Enfim, do fato de meu sintoma planejar uma certa marginalidade não se deduz que quem quer que seja tenha o direito de bancar o Outro desse sintoma para cima de mim. Desta marginalidade considero-me plenamente responsável – é nisso que digo que não apenas posso como devo contar até quatro-. Quanto a meus interlocutores preocupados pela normalidade: se eles se sentiram convocados por mim ao lugar de fiadores da regra universal, a opção de vir ocupá-lo é toda deles. Em todo caso, em nome do combate ao antisemitismo, é por ser judeu que ambos me mandam calar a boca.
São Paulo, 15 de junho de 1994
Artigo publicado no número 7 do Boletim da Editora Escuta.
(1) Lamento pelo (mal) hábito dos leitores, mas insisto em não traduzir das Ich por “o ego”.
(2) Bastaria com não se ter “opiniões-pragmáticas-em-matéria-de-política-anti-nazista” para se ser um bom judeu?

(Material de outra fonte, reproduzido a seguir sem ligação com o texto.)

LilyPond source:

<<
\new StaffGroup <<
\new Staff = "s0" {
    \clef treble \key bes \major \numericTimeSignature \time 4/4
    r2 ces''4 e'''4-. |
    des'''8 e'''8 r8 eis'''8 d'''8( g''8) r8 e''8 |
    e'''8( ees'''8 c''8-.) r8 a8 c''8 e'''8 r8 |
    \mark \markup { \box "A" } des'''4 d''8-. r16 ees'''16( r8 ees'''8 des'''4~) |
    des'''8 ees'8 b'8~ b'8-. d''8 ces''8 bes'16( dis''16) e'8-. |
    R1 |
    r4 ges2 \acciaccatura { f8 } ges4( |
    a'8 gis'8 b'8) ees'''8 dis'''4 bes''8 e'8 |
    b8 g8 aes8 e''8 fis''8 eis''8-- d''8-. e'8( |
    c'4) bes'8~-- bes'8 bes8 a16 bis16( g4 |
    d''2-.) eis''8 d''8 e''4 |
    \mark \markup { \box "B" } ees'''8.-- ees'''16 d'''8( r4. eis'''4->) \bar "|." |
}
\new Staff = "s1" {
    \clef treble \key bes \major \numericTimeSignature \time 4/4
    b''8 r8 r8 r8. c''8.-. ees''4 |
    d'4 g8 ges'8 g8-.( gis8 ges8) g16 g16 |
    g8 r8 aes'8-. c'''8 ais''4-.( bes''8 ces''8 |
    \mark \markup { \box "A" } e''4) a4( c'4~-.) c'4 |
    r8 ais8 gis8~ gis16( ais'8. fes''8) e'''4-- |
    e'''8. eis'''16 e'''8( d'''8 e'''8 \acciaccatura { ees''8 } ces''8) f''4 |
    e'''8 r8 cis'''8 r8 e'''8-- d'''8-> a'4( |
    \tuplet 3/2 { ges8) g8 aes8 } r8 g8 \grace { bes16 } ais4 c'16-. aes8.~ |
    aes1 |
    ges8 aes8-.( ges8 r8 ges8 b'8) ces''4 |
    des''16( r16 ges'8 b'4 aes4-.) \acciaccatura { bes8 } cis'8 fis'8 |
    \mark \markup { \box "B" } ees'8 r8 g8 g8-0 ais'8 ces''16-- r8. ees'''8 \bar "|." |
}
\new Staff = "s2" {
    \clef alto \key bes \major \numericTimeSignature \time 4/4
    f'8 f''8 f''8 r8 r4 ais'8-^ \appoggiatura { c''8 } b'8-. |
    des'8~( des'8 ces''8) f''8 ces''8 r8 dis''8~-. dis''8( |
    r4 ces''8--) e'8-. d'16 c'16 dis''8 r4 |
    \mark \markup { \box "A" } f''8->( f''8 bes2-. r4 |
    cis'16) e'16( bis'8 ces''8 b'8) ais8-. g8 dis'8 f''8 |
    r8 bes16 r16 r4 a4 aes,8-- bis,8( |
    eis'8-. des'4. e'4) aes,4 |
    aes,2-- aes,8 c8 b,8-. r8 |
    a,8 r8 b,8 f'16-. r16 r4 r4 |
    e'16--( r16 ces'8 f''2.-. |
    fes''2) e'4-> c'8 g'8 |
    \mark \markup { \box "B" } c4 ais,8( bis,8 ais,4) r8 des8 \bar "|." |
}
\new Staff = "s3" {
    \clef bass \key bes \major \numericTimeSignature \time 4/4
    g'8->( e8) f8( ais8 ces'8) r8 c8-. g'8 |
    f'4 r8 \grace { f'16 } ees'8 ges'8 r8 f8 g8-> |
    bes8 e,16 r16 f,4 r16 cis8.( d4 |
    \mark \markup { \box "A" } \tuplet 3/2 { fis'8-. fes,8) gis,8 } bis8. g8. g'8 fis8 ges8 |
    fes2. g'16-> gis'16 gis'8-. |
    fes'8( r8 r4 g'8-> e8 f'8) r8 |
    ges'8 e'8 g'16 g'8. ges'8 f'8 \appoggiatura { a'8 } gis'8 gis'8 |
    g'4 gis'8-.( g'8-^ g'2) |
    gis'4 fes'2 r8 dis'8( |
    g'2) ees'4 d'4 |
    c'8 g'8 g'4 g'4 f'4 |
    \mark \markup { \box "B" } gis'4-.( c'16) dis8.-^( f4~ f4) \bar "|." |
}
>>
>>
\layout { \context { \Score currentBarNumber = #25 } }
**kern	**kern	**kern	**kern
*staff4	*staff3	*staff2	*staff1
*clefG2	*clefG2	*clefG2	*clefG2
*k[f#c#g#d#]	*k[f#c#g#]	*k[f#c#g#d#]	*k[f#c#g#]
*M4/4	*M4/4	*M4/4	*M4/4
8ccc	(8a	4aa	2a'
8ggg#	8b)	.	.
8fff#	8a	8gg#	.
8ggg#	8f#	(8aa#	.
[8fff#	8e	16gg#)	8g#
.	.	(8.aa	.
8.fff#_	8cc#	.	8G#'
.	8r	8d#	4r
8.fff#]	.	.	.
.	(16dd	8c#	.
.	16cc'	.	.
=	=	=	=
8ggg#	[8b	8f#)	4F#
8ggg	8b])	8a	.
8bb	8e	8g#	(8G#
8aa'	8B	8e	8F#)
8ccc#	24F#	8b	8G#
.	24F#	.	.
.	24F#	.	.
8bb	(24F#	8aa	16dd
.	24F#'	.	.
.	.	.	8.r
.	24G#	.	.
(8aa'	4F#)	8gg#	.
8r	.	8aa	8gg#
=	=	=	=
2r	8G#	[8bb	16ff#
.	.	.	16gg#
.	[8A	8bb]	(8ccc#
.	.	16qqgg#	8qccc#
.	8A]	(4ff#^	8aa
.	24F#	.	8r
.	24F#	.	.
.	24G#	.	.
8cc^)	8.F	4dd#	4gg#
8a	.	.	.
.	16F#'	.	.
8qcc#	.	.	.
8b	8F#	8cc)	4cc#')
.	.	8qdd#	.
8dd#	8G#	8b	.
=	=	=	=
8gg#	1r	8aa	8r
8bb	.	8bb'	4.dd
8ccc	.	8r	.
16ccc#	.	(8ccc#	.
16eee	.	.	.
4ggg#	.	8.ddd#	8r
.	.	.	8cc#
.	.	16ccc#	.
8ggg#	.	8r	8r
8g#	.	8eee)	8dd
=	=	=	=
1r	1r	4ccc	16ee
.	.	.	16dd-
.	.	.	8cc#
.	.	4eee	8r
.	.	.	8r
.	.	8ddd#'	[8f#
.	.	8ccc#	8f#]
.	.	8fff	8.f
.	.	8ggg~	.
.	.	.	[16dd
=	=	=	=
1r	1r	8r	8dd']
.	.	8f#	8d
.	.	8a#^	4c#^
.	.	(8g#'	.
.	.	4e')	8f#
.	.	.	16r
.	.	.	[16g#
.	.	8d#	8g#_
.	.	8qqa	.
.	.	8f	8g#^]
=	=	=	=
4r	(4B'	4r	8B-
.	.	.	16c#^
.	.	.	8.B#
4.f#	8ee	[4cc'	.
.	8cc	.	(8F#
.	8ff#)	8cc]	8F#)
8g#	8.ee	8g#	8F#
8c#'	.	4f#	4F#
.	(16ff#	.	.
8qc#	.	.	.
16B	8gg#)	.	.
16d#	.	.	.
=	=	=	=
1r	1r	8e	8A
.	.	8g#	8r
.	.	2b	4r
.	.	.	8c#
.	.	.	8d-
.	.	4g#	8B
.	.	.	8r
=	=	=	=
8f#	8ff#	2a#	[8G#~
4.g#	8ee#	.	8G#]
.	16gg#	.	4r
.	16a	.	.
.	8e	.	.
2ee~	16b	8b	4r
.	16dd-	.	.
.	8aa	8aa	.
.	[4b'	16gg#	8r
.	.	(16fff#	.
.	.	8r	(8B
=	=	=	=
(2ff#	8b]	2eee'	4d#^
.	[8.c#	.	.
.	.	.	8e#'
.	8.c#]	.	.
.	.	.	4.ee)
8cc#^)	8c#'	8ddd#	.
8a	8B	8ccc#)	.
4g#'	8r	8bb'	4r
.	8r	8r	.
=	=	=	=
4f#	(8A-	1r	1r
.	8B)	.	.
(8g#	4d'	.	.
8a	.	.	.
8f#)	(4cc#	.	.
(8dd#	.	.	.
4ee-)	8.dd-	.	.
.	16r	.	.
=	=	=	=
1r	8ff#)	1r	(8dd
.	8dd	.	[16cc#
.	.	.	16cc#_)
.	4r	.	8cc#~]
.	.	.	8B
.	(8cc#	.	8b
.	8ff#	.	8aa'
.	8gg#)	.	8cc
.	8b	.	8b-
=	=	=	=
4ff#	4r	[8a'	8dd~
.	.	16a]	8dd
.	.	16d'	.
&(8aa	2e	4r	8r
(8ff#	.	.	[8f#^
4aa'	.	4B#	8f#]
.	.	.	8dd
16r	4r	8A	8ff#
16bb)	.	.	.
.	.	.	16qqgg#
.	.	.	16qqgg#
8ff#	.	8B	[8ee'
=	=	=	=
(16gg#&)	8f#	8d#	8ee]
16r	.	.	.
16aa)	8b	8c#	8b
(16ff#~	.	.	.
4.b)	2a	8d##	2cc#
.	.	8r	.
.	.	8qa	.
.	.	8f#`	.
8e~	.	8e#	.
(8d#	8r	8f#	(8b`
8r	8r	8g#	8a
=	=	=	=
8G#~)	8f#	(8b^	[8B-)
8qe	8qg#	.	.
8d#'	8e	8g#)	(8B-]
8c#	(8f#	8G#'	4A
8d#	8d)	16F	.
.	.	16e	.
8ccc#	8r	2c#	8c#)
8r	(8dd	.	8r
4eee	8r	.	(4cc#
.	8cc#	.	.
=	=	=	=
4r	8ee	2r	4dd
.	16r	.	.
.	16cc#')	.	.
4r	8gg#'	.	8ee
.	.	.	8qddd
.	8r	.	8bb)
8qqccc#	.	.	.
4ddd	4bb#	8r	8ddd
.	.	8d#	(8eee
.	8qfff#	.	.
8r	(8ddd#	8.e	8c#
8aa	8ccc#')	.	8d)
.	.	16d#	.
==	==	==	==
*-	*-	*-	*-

Um goi pode estar certo da sua autorização para rir de piadas racistas?
(3) O insuperável ovo de Lewis Carroll é aqui uma referência obrigatória. As palavras significam aquilo que ele deseja que elas signifiquem. Alice: “mas a questão é saber o que as palavras querem dizer…” Humpty Dumpty: “a questão é saber quem manda, pronto”.
(4) Há numa galeria na Vila Madalena quadros e esculturas para testemunhar como um pintor pôde lidar como anâtema judaico que pesa sobre a representação e fazer da sua uma obra incontestavelmente judáica.